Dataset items

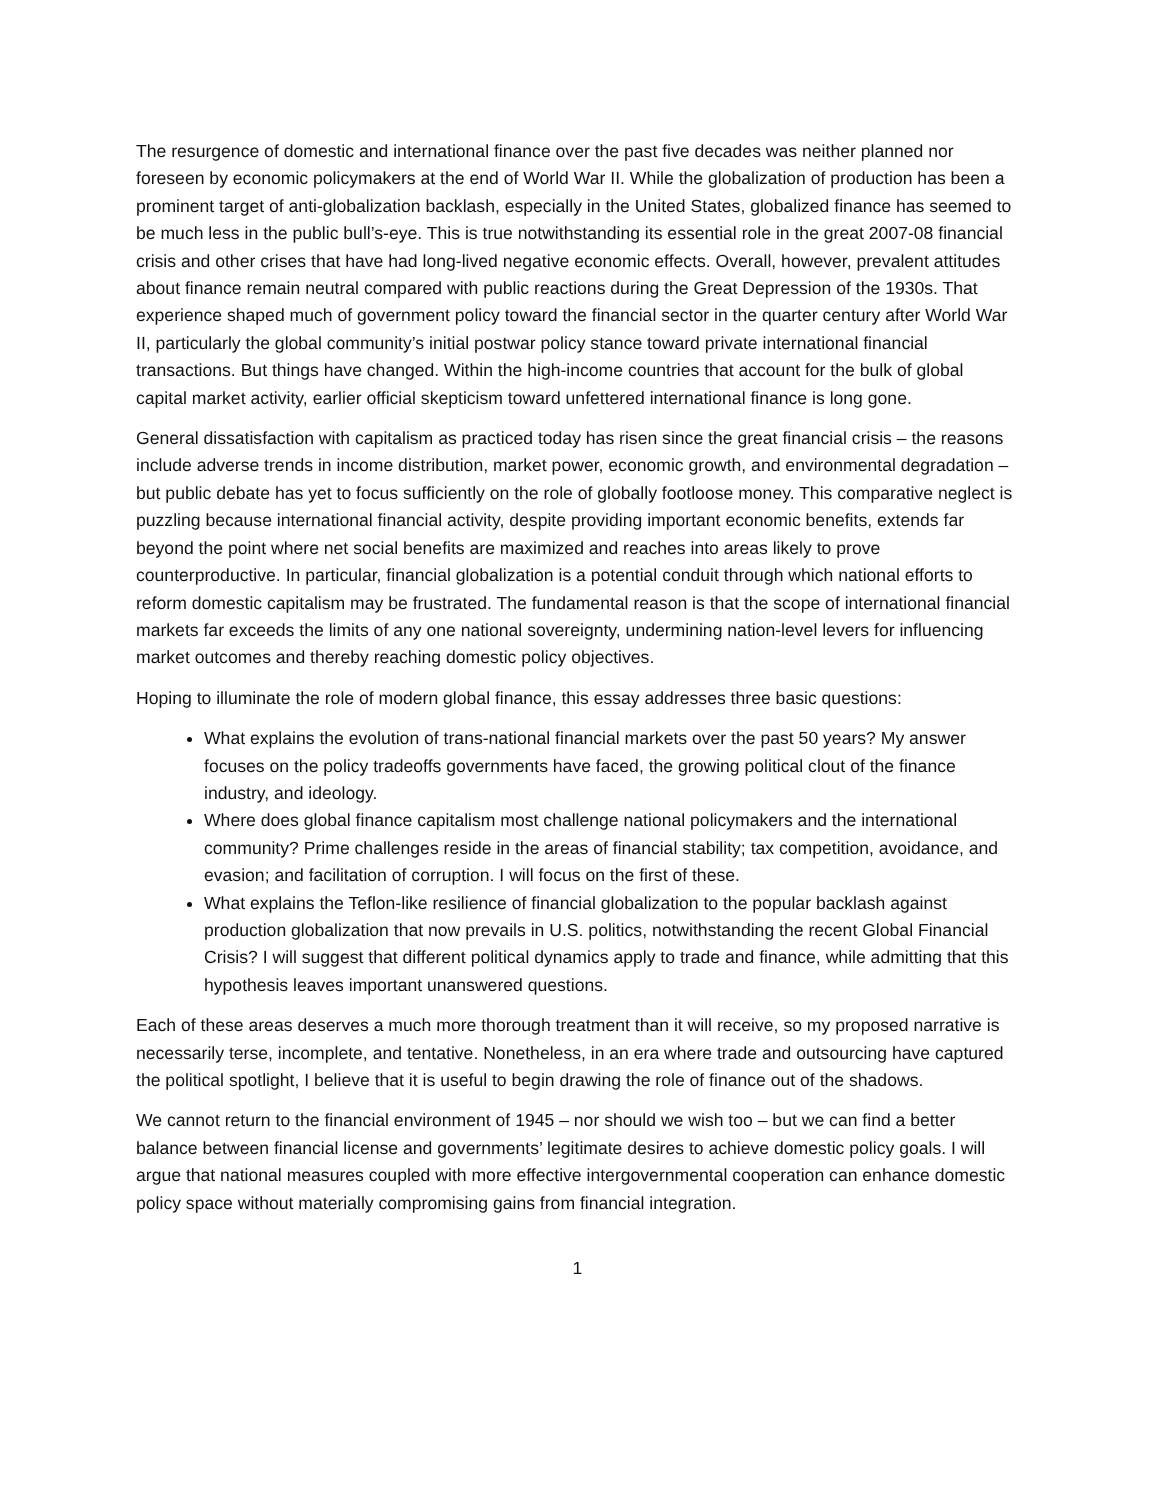The resurgence of domestic and international finance over the past five decades was neither planned nor foreseen by economic policymakers at the end of World War II. While the globalization of production has been a prominent target of anti-globalization backlash, especially in the United States, globalized finance has seemed to be much less in the public bull’s-eye. This is true notwithstanding its essential role in the great 2007-08 financial crisis and other crises that have had long-lived negative economic effects. Overall, however, prevalent attitudes about finance remain neutral compared with public reactions during the Great Depression of the 1930s. That experience shaped much of government policy toward the financial sector in the quarter century after World War II, particularly the global community’s initial postwar policy stance toward private international financial transactions. But things have changed. Within the high-income countries that account for the bulk of global capital market activity, earlier official skepticism toward unfettered international finance is long gone.
General dissatisfaction with capitalism as practiced today has risen since the great financial crisis – the reasons include adverse trends in income distribution, market power, economic growth, and environmental degradation – but public debate has yet to focus sufficiently on the role of globally footloose money. This comparative neglect is puzzling because international financial activity, despite providing important economic benefits, extends far beyond the point where net social benefits are maximized and reaches into areas likely to prove counterproductive. In particular, financial globalization is a potential conduit through which national efforts to reform domestic capitalism may be frustrated. The fundamental reason is that the scope of international financial markets far exceeds the limits of any one national sovereignty, undermining nation-level levers for influencing market outcomes and thereby reaching domestic policy objectives.
Hoping to illuminate the role of modern global finance, this essay addresses three basic questions:
What explains the evolution of trans-national financial markets over the past 50 years? My answer focuses on the policy tradeoffs governments have faced, the growing political clout of the finance industry, and ideology.
Where does global finance capitalism most challenge national policymakers and the international community? Prime challenges reside in the areas of financial stability; tax competition, avoidance, and evasion; and facilitation of corruption. I will focus on the first of these.
What explains the Teflon-like resilience of financial globalization to the popular backlash against production globalization that now prevails in U.S. politics, notwithstanding the recent Global Financial Crisis? I will suggest that different political dynamics apply to trade and finance, while admitting that this hypothesis leaves important unanswered questions.
Each of these areas deserves a much more thorough treatment than it will receive, so my proposed narrative is necessarily terse, incomplete, and tentative. Nonetheless, in an era where trade and outsourcing have captured the political spotlight, I believe that it is useful to begin drawing the role of finance out of the shadows.
We cannot return to the financial environment of 1945 – nor should we wish too – but we can find a better balance between financial license and governments’ legitimate desires to achieve domestic policy goals. I will argue that national measures coupled with more effective intergovernmental cooperation can enhance domestic policy space without materially compromising gains from financial integration.
1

[Work item] An exact, picture-free copy of the entries is required.

[Written response]
The resurgence of domestic and international finance over the past five decades was neither planned nor foreseen by economic policymakers at the end of World War II. While the globalization of production has been a prominent target of anti-globalization backlash, especially in the United States, globalized finance has seemed to be much less in the public bull’s-eye. This is true notwithstanding its essential role in the great 2007-08 financial crisis and other crises that have had long-lived negative economic effects. Overall, however, prevalent attitudes about finance remain neutral compared with public reactions during the Great Depression of the 1930s. That experience shaped much of government policy toward the financial sector in the quarter century after World War II, particularly the global community’s initial postwar policy stance toward private international financial transactions. But things have changed. Within the high-income countries that account for the bulk of global capital market activity, earlier official skepticism toward unfettered international finance is long gone.
General dissatisfaction with capitalism as practiced today has risen since the great financial crisis – the reasons include adverse trends in income distribution, market power, economic growth, and environmental degradation – but public debate has yet to focus sufficiently on the role of globally footloose money. This comparative neglect is puzzling because international financial activity, despite providing important economic benefits, extends far beyond the point where net social benefits are maximized and reaches into areas likely to prove counterproductive. In particular, financial globalization is a potential conduit through which national efforts to reform domestic capitalism may be frustrated. The fundamental reason is that the scope of international financial markets far exceeds the limits of any one national sovereignty, undermining nation-level levers for influencing market outcomes and thereby reaching domestic policy objectives.
Hoping to illuminate the role of modern global finance, this essay addresses three basic questions:
What explains the evolution of trans-national financial markets over the past 50 years? My answer focuses on the policy tradeoffs governments have faced, the growing political clout of the finance industry, and ideology.
Where does global finance capitalism most challenge national policymakers and the international community? Prime challenges reside in the areas of financial stability; tax competition, avoidance, and evasion; and facilitation of corruption. I will focus on the first of these.
What explains the Teflon-like resilience of financial globalization to the popular backlash against production globalization that now prevails in U.S. politics, notwithstanding the recent Global Financial Crisis? I will suggest that different political dynamics apply to trade and finance, while admitting that this hypothesis leaves important unanswered questions.
Each of these areas deserves a much more thorough treatment than it will receive, so my proposed narrative is necessarily terse, incomplete, and tentative. Nonetheless, in an era where trade and outsourcing have captured the political spotlight, I believe that it is useful to begin drawing the role of finance out of the shadows.
We cannot return to the financial environment of 1945 – nor should we wish too – but we can find a better balance between financial license and governments’ legitimate desires to achieve domestic policy goals. I will argue that national measures coupled with more effective intergovernmental cooperation can enhance domestic policy space without materially compromising gains from financial integration.
1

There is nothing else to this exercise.